To understand properly the lay faithful’s position in the Church in a complete, adequate and specific manner it is necesary to come to a deeper theological understanding of their secular character in light of God’s plan of salvation and in the context of the mystery of the Church.
Pope Paul VI said the Church “has an authentic secular dimension, inherent to her inner nature and mission, which is deeply rooted in the mystery of the Word Incarnate, and which is realized in different forms through her members”(30).
The Church, in fact, lives in the world, even if she is not of the world (cf. Jn 17:16). She is sent to continue the redemptive work of Jesus Christ, which “by its very nature concerns the salvation of humanity, and also involves the renewal of the whole temporal order”(31).
Certainly all the members of the Church are sharers in this secular dimension but in different ways. In particular the sharing of the lay faithful has its own manner of realization and function, which, according to the Council, is “properly and particularly” theirs. Such a manner is designated with the expression “secular character”(32).
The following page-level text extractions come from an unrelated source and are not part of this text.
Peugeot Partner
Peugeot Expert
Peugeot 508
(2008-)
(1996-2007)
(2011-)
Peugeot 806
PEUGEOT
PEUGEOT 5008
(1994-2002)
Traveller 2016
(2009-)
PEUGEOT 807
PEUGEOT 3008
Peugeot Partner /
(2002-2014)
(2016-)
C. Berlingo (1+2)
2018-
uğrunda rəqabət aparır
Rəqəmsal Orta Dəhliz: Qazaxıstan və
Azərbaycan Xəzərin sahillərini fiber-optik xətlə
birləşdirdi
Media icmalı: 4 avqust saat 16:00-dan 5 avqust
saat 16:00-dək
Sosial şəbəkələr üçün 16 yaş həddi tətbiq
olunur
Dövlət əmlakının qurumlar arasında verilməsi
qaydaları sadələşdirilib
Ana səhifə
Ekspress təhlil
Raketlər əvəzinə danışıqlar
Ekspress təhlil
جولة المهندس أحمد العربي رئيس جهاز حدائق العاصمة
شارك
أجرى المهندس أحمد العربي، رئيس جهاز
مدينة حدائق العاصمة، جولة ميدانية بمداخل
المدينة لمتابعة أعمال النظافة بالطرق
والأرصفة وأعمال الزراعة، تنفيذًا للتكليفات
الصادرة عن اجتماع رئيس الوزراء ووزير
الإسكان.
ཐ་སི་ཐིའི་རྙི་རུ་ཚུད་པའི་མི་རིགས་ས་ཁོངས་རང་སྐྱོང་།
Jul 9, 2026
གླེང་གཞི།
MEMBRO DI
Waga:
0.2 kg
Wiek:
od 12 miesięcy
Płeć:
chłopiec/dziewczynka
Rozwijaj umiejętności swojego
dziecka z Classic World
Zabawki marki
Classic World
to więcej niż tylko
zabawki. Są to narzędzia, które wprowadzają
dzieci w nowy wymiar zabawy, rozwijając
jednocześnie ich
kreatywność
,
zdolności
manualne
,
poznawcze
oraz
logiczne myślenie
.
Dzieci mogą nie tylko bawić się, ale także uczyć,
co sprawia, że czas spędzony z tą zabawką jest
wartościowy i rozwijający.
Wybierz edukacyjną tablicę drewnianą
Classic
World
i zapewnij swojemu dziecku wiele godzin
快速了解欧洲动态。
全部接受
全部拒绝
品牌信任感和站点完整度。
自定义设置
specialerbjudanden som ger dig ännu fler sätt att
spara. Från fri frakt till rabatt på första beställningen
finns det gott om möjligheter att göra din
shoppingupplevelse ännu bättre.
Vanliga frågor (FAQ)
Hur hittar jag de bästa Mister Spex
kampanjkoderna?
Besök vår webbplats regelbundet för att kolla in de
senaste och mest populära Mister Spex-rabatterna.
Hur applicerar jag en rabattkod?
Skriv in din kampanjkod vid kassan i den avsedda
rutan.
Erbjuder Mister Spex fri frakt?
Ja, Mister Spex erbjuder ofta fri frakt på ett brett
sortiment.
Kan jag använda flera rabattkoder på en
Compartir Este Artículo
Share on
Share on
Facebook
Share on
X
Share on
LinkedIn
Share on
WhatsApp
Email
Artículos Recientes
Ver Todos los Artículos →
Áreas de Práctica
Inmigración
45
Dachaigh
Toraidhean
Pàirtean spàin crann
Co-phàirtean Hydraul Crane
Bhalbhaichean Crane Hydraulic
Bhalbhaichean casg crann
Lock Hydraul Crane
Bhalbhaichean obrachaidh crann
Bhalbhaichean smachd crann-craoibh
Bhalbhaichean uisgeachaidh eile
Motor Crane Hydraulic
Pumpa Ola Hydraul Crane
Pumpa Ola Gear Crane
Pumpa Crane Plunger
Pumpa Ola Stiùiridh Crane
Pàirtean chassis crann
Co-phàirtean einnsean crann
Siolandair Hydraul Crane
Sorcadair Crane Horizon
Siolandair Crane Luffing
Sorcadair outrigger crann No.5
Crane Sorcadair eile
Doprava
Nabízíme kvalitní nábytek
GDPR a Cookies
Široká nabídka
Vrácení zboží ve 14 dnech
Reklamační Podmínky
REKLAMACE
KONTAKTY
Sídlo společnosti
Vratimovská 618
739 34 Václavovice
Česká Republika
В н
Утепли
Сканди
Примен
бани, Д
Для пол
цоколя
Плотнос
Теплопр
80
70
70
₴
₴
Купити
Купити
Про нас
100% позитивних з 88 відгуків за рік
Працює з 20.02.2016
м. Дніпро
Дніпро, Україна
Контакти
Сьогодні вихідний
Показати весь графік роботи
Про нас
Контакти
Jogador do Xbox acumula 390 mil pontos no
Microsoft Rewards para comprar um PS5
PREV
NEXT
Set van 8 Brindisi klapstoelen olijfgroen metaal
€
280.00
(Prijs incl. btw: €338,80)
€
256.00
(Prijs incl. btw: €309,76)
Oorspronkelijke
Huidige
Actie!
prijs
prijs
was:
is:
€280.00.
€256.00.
In fact the Council, in describing the lay faithful’s situation in the secular world, points to it above all, as the place in which they receive their call from God: “There they are called by God”(33). This “place” is treated and presented in dynamic terms: the lay faithful “live in the world, that is, in every one of the secular professions and occupations. They live in the ordinary circumstances of family and social life, from which the very fabric of their existence is woven”(34). They are persons who live an ordinary life in the world: they study, they work, they form relationships as friends, professionals, members of society, cultures, etc. However, the Council considers their condition not simply an external and environmental framework, but as a reality destined to find in Jesus Christ the fullness of its meaning(35). Indeed it leads to the affirmation that “the Word made flesh willed to share in human fellowship ... He sanctified those human ties, especially family ones, from which social relationships arise, willingly submitting himself to the laws of his country. He chose to lead the life of an ordinary craftsman of his own time and place”(36).
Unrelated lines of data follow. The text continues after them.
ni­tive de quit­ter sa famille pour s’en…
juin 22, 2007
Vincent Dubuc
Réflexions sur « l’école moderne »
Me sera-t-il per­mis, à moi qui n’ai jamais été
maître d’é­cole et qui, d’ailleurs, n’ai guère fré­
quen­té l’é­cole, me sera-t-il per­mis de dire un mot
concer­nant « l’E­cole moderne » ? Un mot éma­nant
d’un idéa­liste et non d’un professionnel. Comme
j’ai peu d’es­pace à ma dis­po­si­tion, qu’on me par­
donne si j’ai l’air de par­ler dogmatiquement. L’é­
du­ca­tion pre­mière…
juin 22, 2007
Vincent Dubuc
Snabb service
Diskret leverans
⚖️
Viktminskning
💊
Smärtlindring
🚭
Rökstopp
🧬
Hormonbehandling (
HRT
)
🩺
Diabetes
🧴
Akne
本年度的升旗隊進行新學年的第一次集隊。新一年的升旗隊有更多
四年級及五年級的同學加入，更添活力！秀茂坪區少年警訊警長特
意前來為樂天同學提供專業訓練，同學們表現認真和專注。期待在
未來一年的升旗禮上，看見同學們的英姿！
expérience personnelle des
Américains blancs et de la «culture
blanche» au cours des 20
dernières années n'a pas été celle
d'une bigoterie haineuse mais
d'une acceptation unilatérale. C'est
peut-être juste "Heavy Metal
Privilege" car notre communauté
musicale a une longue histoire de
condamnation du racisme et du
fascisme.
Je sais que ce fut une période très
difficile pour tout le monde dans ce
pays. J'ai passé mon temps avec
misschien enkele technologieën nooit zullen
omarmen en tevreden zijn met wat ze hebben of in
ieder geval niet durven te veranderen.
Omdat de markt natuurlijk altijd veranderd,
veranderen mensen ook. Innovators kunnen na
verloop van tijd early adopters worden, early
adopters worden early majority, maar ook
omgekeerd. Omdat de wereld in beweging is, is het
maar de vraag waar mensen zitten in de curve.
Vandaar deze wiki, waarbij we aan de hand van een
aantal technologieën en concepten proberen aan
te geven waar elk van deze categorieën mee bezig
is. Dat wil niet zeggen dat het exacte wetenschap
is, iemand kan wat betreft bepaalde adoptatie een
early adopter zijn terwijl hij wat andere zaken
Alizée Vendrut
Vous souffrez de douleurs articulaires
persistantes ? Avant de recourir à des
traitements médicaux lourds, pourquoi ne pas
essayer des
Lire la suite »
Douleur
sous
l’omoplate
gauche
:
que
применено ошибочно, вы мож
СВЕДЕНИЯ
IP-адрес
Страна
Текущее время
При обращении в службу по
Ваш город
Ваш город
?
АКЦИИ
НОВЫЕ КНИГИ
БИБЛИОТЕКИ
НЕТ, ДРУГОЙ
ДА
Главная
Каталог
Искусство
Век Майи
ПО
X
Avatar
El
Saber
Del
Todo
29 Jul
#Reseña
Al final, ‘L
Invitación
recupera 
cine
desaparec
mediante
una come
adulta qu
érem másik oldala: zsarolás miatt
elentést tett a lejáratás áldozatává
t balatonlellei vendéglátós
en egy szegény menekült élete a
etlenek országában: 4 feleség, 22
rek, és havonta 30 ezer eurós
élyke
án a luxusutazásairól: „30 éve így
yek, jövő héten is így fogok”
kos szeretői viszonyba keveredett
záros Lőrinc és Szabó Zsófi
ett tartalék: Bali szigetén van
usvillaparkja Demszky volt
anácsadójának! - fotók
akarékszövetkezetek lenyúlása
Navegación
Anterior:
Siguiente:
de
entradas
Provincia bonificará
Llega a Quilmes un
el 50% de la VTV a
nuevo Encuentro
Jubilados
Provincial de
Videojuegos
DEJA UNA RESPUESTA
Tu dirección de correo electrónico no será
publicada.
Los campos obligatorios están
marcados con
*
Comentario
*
The “world” thus becomes the place and the means for the lay faithful to fulfill their Christian vocation, because the world itself is destined to glorify God the Father in Christ. The Council is able then to indicate the proper and special sense of the divine vocation which is directed to the lay faithful. They are not called to abandon the position that they have in the world. Baptism does not take them from the world at all, as the apostle Paul points out: “So, brethren, in whatever state each was called, there let him remain with God” (1 Cor 7:24). On the contrary, he entrusts a vocation to them that properly concerns their situation in the world. The lay faithful, in fact, “are called by God so that they, led by the spirit of the Gospel, might contribute to the sanctification of the world, as from within like leaven, by fulfilling their own particular duties. Thus, especially in this way of life, resplendent in faith, hope and charity they manifest Christ to others”(37).Thus for the lay faithful, to be present and active in the world is not only an anthropological and sociological reality, but in a specific way, a theological and ecclesiological reality as well. In fact, in their situation in the world God manifests his plan and communicates to them their particular vocation of “seeking the Kingdom of God by engaging in temporal affairs and by ordering them according to the plan of God”(38).
It is from this, and not from some imaginary residual Protestantism, that I am taking my cues.